A Blind Man Fulfills Mission To Make Legos Accessible For Visually Impaired
MICHEL MARTIN, HOST:
A few months ago, we told you a story about a special project by Lego, the Danish toy company that makes all those plastic bricks. Lego decided to make Braille bricks to make it easier for visually impaired people to have fun with them. We have an update. This week, Lego released new audio and Braille instruction manuals for some of their sets. They're available to download from their website. The sets can be used through the computer or with different devices to interpret them. The idea came from Matthew Shifrin, a 22-year-old Lego enthusiast from Massachusetts who is blind.
MATTHEW SHIFRIN: Find one dark green 2-by-6 brick. Put it knob side down vertically on the table. Then find three black 2-by-2 plates with side connectors and put these plates knob side down on top and starting from the back.
MARTIN: That is Shifrin reading from the new set of Braille instructions. And here's what the computer audio version sounds like.
AUTOMATED VOICE: Next, we will build the escape car with flames. Find one black wagon bottom 4-by-10 with four side connectors. Put it...

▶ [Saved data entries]

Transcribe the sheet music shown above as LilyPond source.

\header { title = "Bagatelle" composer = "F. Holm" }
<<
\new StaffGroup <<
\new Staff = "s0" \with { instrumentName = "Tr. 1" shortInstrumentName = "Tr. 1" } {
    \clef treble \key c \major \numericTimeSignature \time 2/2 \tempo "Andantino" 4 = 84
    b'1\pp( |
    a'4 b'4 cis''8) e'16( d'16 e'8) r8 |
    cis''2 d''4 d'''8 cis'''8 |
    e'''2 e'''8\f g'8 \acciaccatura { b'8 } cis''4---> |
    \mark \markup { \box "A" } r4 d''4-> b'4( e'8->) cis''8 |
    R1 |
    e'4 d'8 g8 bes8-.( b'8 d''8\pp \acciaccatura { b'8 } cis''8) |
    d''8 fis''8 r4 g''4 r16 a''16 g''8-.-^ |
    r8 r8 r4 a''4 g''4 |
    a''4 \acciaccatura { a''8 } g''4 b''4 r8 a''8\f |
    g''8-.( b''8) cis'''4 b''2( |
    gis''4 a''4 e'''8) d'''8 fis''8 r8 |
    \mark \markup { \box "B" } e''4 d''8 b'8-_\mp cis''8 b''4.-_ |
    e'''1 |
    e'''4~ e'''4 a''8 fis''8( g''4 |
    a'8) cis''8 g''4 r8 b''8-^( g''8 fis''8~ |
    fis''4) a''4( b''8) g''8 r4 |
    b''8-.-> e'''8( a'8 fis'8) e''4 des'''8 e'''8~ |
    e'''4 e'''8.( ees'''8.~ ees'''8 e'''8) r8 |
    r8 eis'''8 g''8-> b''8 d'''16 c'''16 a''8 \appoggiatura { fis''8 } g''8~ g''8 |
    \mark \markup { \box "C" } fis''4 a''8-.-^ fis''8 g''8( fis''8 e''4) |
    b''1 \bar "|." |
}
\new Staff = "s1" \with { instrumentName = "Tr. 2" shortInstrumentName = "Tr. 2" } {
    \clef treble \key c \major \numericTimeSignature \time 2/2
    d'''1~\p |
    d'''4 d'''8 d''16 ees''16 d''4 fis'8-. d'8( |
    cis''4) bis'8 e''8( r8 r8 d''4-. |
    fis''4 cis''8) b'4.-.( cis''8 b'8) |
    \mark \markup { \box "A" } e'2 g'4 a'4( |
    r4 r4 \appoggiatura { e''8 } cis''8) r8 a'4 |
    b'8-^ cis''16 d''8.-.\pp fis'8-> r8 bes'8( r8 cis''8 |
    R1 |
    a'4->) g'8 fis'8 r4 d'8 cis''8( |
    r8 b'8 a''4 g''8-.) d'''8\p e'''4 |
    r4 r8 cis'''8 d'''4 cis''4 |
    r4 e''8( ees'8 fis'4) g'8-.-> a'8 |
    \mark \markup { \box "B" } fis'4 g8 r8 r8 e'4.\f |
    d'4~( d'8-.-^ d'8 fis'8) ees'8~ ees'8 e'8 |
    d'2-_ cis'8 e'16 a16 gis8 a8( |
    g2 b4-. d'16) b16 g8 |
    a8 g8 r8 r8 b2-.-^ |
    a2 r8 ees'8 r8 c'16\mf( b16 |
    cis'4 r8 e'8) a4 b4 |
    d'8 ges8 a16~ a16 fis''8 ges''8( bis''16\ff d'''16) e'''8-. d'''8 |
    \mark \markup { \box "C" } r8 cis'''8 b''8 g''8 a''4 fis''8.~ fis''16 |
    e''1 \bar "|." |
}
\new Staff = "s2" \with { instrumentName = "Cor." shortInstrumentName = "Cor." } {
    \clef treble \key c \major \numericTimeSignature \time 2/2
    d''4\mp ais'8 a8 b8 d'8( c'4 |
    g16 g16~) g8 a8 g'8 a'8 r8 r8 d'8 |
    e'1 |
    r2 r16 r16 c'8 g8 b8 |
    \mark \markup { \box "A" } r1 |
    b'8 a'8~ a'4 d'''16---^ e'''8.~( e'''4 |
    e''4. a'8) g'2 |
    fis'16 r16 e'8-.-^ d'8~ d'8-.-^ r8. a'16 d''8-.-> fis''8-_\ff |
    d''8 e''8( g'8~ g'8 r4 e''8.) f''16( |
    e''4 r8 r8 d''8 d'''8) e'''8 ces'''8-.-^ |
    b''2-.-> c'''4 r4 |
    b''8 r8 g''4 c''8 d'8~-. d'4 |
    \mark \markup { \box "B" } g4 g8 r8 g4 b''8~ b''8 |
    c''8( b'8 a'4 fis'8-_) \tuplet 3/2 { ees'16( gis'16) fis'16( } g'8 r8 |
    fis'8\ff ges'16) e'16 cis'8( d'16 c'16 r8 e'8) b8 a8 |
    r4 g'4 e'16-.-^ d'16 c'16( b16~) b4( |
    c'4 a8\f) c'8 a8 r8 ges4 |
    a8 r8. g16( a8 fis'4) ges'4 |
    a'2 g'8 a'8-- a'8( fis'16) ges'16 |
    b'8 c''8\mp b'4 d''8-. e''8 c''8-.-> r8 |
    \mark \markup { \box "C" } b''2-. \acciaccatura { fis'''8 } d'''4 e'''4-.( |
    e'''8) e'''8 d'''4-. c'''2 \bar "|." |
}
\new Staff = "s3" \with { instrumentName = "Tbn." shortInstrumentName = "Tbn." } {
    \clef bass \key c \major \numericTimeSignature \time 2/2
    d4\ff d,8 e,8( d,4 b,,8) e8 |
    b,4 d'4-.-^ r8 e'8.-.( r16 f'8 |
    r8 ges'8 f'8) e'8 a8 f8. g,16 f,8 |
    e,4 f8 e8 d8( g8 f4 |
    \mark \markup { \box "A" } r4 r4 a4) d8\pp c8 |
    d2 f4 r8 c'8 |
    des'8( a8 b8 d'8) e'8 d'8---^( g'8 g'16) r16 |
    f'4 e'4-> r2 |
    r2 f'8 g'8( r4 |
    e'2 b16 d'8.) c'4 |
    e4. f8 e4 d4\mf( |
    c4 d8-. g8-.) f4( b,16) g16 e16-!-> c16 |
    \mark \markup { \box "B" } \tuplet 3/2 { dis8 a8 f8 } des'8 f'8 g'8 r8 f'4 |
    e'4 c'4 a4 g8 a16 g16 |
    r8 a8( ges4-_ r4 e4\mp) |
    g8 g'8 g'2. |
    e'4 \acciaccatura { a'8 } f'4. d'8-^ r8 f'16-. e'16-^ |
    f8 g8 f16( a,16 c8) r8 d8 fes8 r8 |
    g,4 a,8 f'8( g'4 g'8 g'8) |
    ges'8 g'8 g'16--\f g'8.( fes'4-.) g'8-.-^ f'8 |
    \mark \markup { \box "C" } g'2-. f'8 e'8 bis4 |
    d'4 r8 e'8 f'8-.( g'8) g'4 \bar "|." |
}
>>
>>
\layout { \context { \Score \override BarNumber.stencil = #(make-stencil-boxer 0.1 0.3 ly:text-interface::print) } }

▶ [Directions for this task]
Quote the passage of the Lego accessibility transcript that runs from "MARTIN: That is" up to and including "connectors. Put it...", word for word.

▶ [Completed task]
MARTIN: That is Shifrin reading from the new set of Braille instructions. And here's what the computer audio version sounds like.
AUTOMATED VOICE: Next, we will build the escape car with flames. Find one black wagon bottom 4-by-10 with four side connectors. Put it...